Entering play Wednesday, the former Florida quarterback and Heisman Trophy winner was batting .259 with 4 home runs and 18 RBIs in 32 games. He boasted a .339 on-base percentage, and his minor-league numbers were better than a number of Top 100 prospects.
Recently, Tebow spoke about how adjusting to opponents’ strategies against him had served him well in Double-A.
“On some of the other levels they’ll try to have a plan, but they’ll get away from it, go back to what they feel comfortable with,” Tebow said via MiLB’s Craig Forde. “I think here, you have more teams and series where they really try to stick to how they’re pitching you. If you adjust to that, then they’re going to make adjustments.
“I think you learn how to understand when you’re not doing something well, when you need to adjust something, when you need to continue to make more adjustments after they’ve adjusted. Everything goes into it.”

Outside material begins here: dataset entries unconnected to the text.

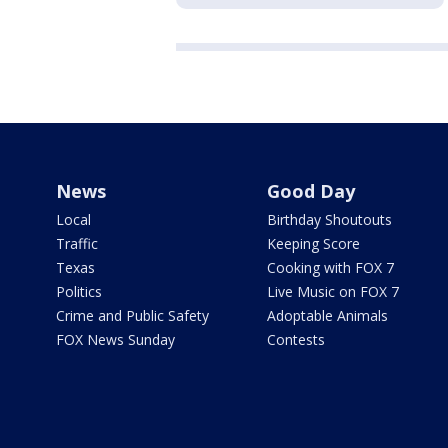
News
Good Day
Local
Birthday Shoutouts
Traffic
Keeping Score
Texas
Cooking with FOX 7
Politics
Live Music on FOX 7
Crime and Public Safety
Adoptable Animals
FOX News Sunday
Contests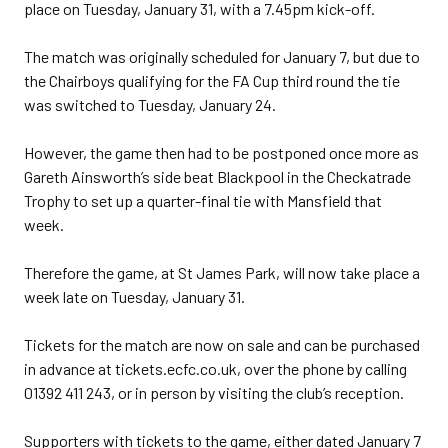
place on Tuesday, January 31, with a 7.45pm kick-off.
The match was originally scheduled for January 7, but due to
the Chairboys qualifying for the FA Cup third round the tie
was switched to Tuesday, January 24.
However, the game then had to be postponed once more as
Gareth Ainsworth’s side beat Blackpool in the Checkatrade
Trophy to set up a quarter-final tie with Mansfield that
week.
Therefore the game, at St James Park, will now take place a
week late on Tuesday, January 31.
Tickets for the match are now on sale and can be purchased
in advance at tickets.ecfc.co.uk, over the phone by calling
01392 411 243, or in person by visiting the club’s reception.
Supporters with tickets to the game, either dated January 7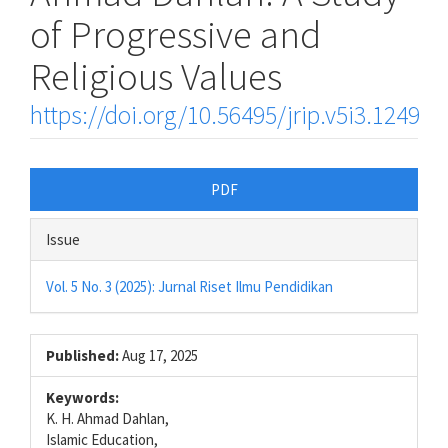
of Progressive and
Religious Values
https://doi.org/10.56495/jrip.v5i3.1249
Article
PDF
Sidebar
Issue
Vol. 5 No. 3 (2025): Jurnal Riset Ilmu Pendidikan
Published:
Aug 17, 2025
Keywords:
K. H. Ahmad Dahlan,
Islamic Education,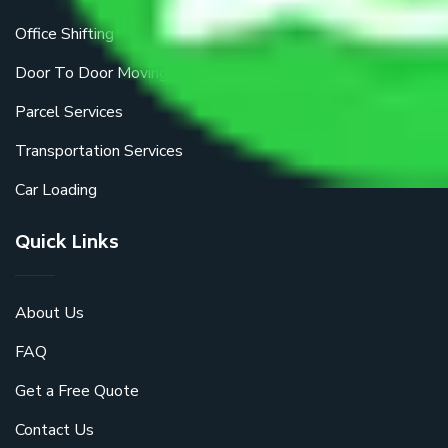
Office Shifting
Door To Door Moving
Parcel Services
Transportation Services
Car Loading
Quick Links
About Us
FAQ
Get a Free Quote
Contact Us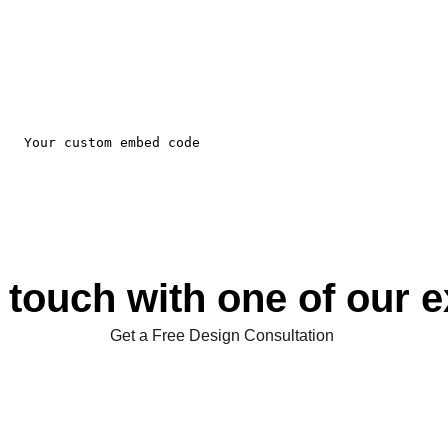
 touch with one of our 
Get a Free Design Consultation 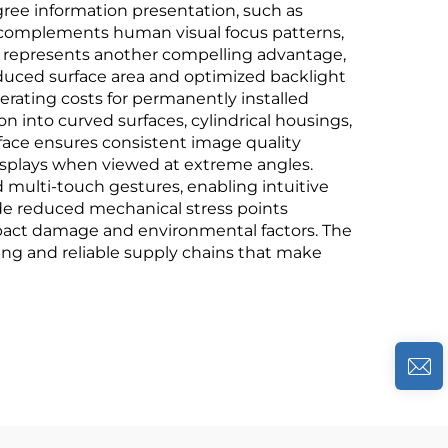
egree information presentation, such as
ly complements human visual focus patterns,
y represents another compelling advantage,
educed surface area and optimized backlight
perating costs for permanently installed
ion into curved surfaces, cylindrical housings,
face ensures consistent image quality
isplays when viewed at extreme angles.
 multi-touch gestures, enabling intuitive
ude reduced mechanical stress points
mpact damage and environmental factors. The
cing and reliable supply chains that make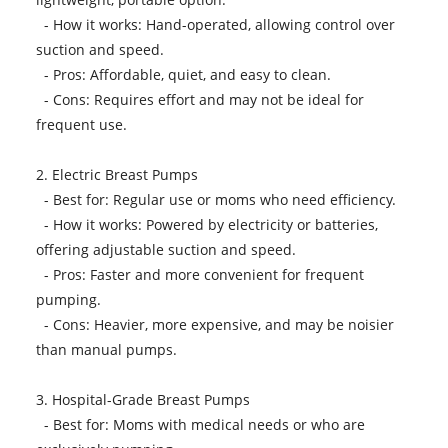
- How it works: Hand-operated, allowing control over
suction and speed.
- Pros: Affordable, quiet, and easy to clean.
- Cons: Requires effort and may not be ideal for
frequent use.
2. Electric Breast Pumps
- Best for: Regular use or moms who need efficiency.
- How it works: Powered by electricity or batteries,
offering adjustable suction and speed.
- Pros: Faster and more convenient for frequent
pumping.
- Cons: Heavier, more expensive, and may be noisier
than manual pumps.
3. Hospital-Grade Breast Pumps
- Best for: Moms with medical needs or who are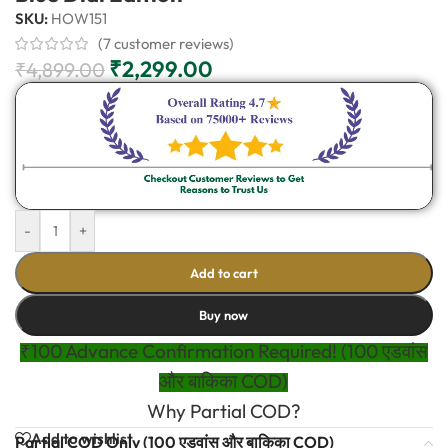
SKU:
HOW151
(
7
customer reviews)
₹
2,299.00
₹
4,899.00
-
+
Add to cart
Buy now
₹100 Advance Confirmation Required! (100 एडवांस
और बाकिका COD)
Why Partial COD?
Add to wishlist
Partial COD Only (100 एडवांस और बाकिका COD)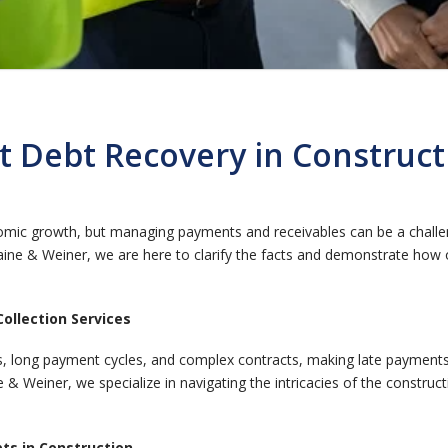
 Debt Recovery in Construc
nomic growth, but managing payments and receivables can be a challe
ine & Weiner, we are here to clarify the facts and demonstrate how 
ollection Services
ers, long payment cycles, and complex contracts, making late paymen
ne & Weiner, we specialize in navigating the intricacies of the constru
bts in Construction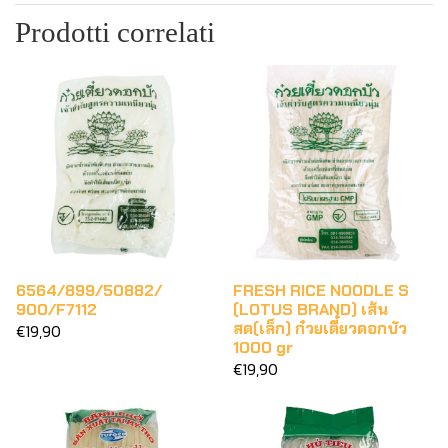
Prodotti correlati
6564/899/50882/
FRESH RICE NOODLE S
900/F7112
(LOTUS BRAND) เส้น
สด(เล็ก) ก๋วยเตี๋ยวดอกบัว
€19,90
1000 gr
€19,90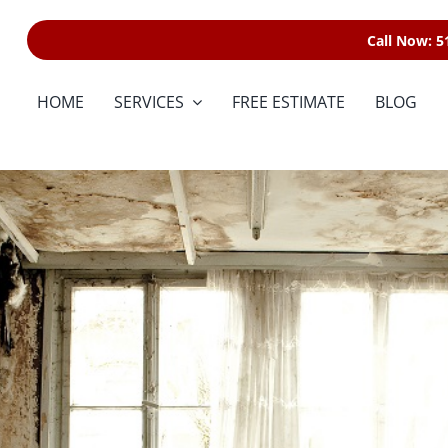
Call Now: 5
HOME
SERVICES
FREE ESTIMATE
BLOG
Water Damage
Restoration
Fire & Smoke
Restoration
Storm & Wind Damage
Reconstructio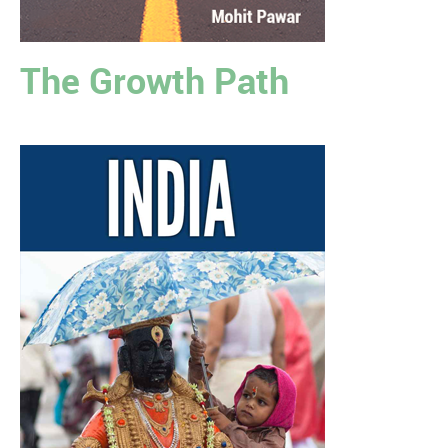
The Growth Path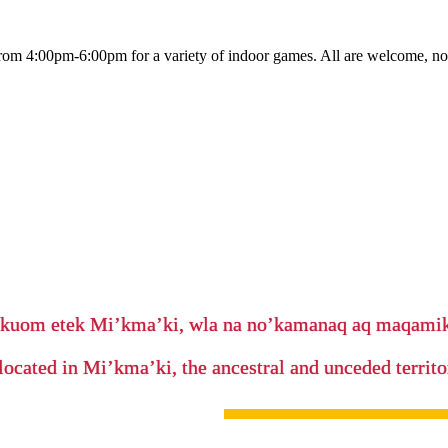
rom 4:00pm-6:00pm for a variety of indoor games. All are welcome, no
’kuom etek Mi’kma’ki, wla na no’kamanaq aq maqam
located in Mi’kma’ki, the ancestral and unceded terri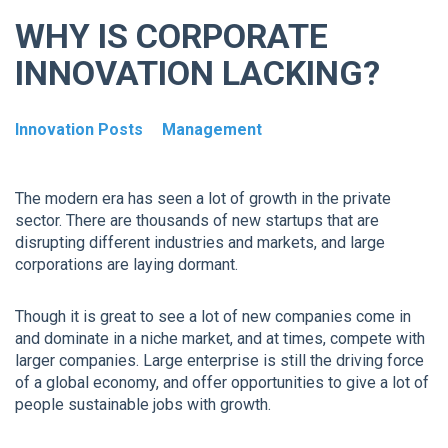
WHY IS CORPORATE
INNOVATION LACKING?
Innovation Posts
Management
The modern era has seen a lot of growth in the private
sector. There are thousands of new startups that are
disrupting different industries and markets, and large
corporations are laying dormant.
Though it is great to see a lot of new companies come in
and dominate in a niche market, and at times, compete with
larger companies. Large enterprise is still the driving force
of a global economy, and offer opportunities to give a lot of
people sustainable jobs with growth.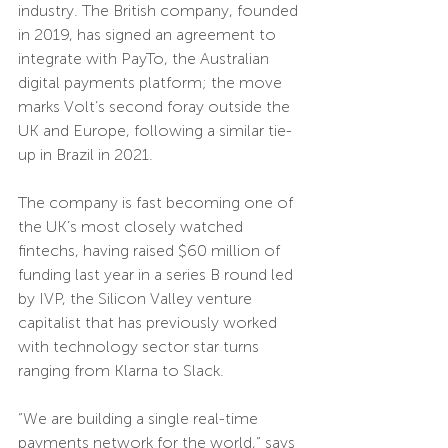
industry. The British company, founded 
in 2019, has signed an agreement to 
integrate with PayTo, the Australian 
digital payments platform; the move 
marks Volt’s second foray outside the 
UK and Europe, following a similar tie-
up in Brazil in 2021.
The company is fast becoming one of 
the UK’s most closely watched 
fintechs, having raised $60 million of 
funding last year in a series B round led 
by IVP, the Silicon Valley venture 
capitalist that has previously worked 
with technology sector star turns 
ranging from Klarna to Slack.
“We are building a single real-time 
payments network for the world,” says 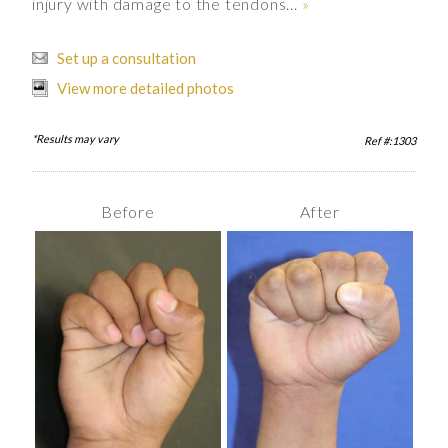
injury with damage to the tendons...
»
Set up a consultation
View more detailed photos
*Results may vary
Ref #:1303
Before
After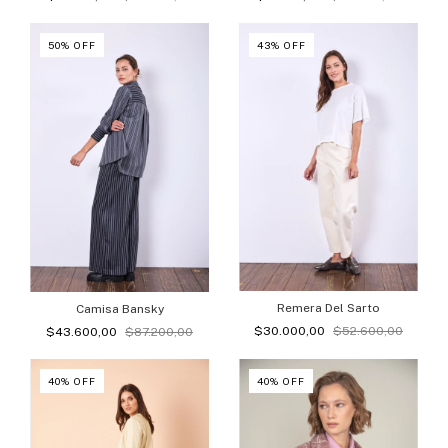
50
%
OFF
43
%
OFF
Remera Del Sarto
Camisa Bansky
$30.000,00
$52.600,00
$43.600,00
$87.200,00
40
%
OFF
40
%
OFF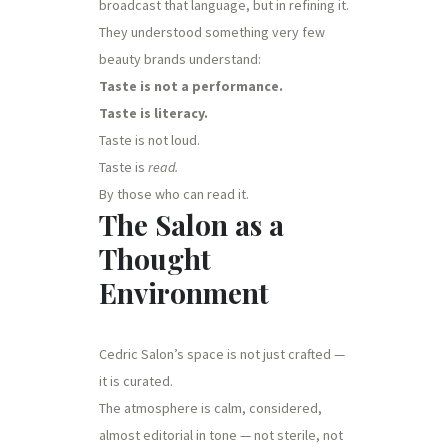
broadcast that language, but in refining it.
They understood something very few
beauty brands understand:
Taste is not a performance.
Taste is literacy.
Taste is not loud.
Taste is
read.
By those who can read it.
The Salon as a
Thought
Environment
Cedric Salon’s space is not just crafted —
it is curated.
The atmosphere is calm, considered,
almost editorial in tone — not sterile, not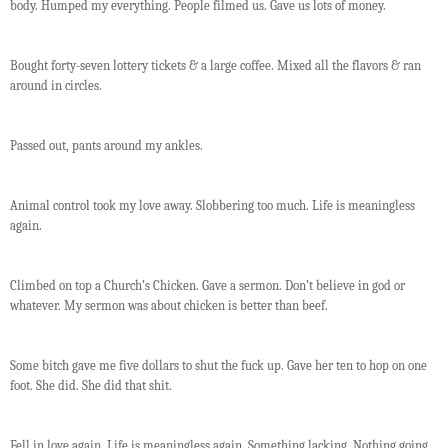
body. Humped my everything. People filmed us. Gave us lots of money.
Bought forty-seven lottery tickets & a large coffee. Mixed all the flavors & ran
around in circles.
Passed out, pants around my ankles.
Animal control took my love away. Slobbering too much. Life is meaningless
again.
Climbed on top a Church’s Chicken. Gave a sermon. Don’t believe in god or
whatever. My sermon was about chicken is better than beef.
Some bitch gave me five dollars to shut the fuck up. Gave her ten to hop on one
foot. She did. She did that shit.
Fell in love again. Life is meaningless again. Something lacking. Nothing going.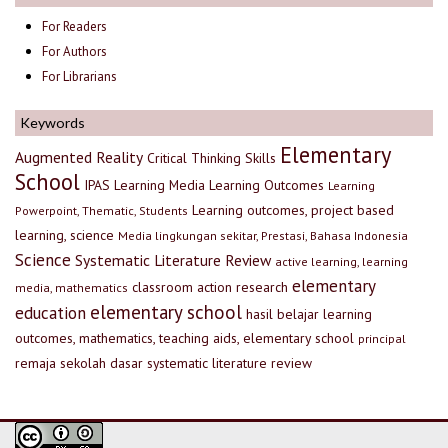
For Readers
For Authors
For Librarians
Keywords
Elementary
Augmented Reality
Critical Thinking Skills
School
IPAS
Learning Media
Learning Outcomes
Learning
Learning outcomes, project based
Powerpoint, Thematic, Students
learning, science
Media lingkungan sekitar, Prestasi, Bahasa Indonesia
Science
Systematic Literature Review
active learning, learning
elementary
classroom action research
media, mathematics
elementary school
education
hasil belajar
learning
outcomes, mathematics, teaching aids, elementary school
principal
remaja
sekolah dasar
systematic literature review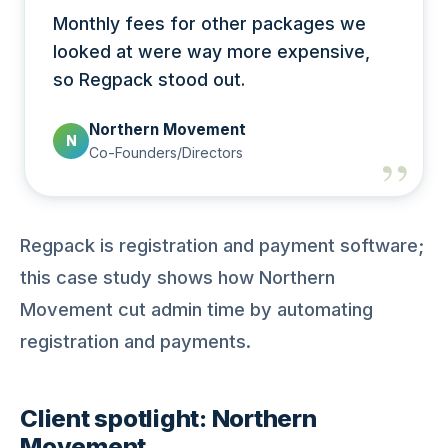
Monthly fees for other packages we
looked at were way more expensive,
so Regpack stood out.
Northern Movement
N
Co-Founders/Directors
Regpack is registration and payment software;
this case study shows how Northern
Movement cut admin time by automating
registration and payments.
Client spotlight: Northern
Movement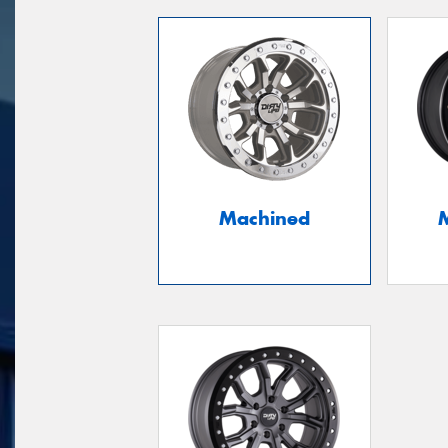
Machined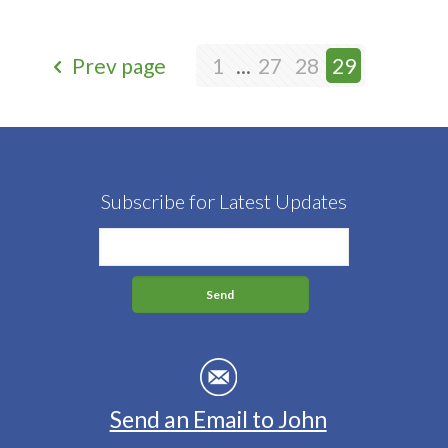
Prev page
1
...
27
28
29
Subscribe for Latest Updates
Send an Email to John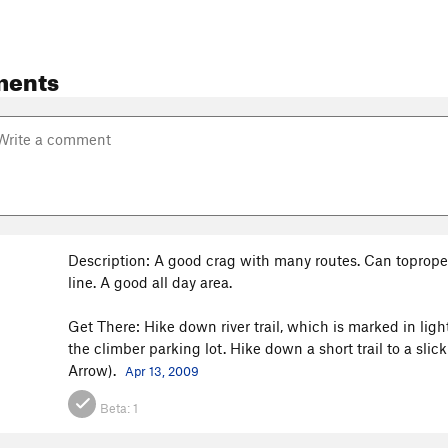
ments
Description: A good crag with many routes. Can toprope f
line. A good all day area.
Get There: Hike down river trail, which is marked in light
the climber parking lot. Hike down a short trail to a sli
Arrow).
Apr 13, 2009
Beta:
1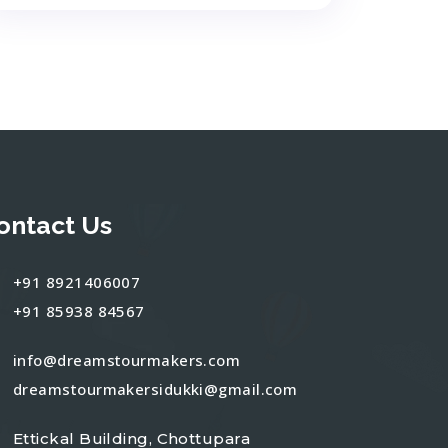
ontact Us
+91 8921406007
+91 85938 84567
info@dreamstourmakers.com
dreamstourmakersidukki@gmail.com
Ettickal Building, Chottupara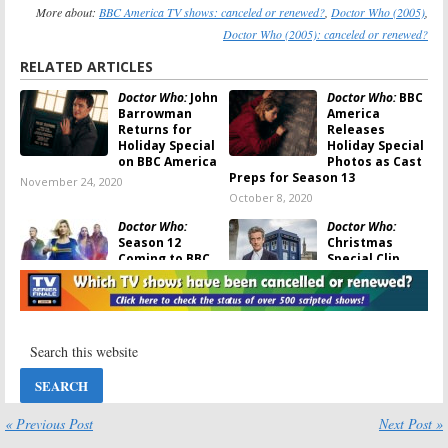
More about:
BBC America TV shows: canceled or renewed?
,
Doctor Who (2005)
,
Doctor Who (2005): canceled or renewed?
RELATED ARTICLES
Doctor Who:
John
Doctor Who:
BBC
Barrowman
America
Returns for
Releases
Holiday Special
Holiday Special
on BBC America
Photos as Cast
Preps for Season 13
November 24, 2020
October 8, 2020
Doctor Who:
Doctor Who:
Season 12
Christmas
Coming to BBC
Special Clip
America on
Previews Peter
New Year’s Day
Capaldi’s Final
Appearance
December 3, 2019
November 17, 2017
Doctor Who:
BBC
Doctor Who:
BBC
America
America
Releases Video
Releases First
for Upcoming
Trailer for
Special
Peter Capaldi’s
« Previous Post
Next Post »
Final Season
July 25, 2017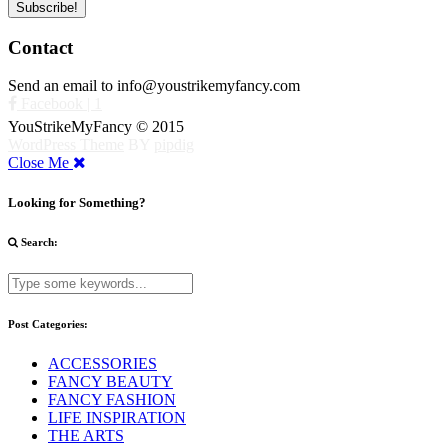
Contact
Send an email to info@youstrikemyfancy.com
Facebook | 1
YouStrikeMyFancy © 2015
WordPress Theme
BY
pipdig
Close Me
Looking for Something?
Search:
Post Categories:
ACCESSORIES
FANCY BEAUTY
FANCY FASHION
LIFE INSPIRATION
THE ARTS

That’s thoughtful insight from Tebow, who seems to have adjusted well at his current level after splitting time between Single-A Columbia and Single-A Advanced St. Lucie last year. If he can continue to be a consistent producer with Binghamton, it’s not a stretch to envision him receiving a call-up to Triple-A and threatening for a chance to reach the major leagues with the New York Mets.
In observing Tebow’s approach to strategies against him, it’s easy to assume his experience in football helped him hone his concentration. It’s clear he enjoys the chess game involved with any competitive situation, and it would be unwise to bet against him now.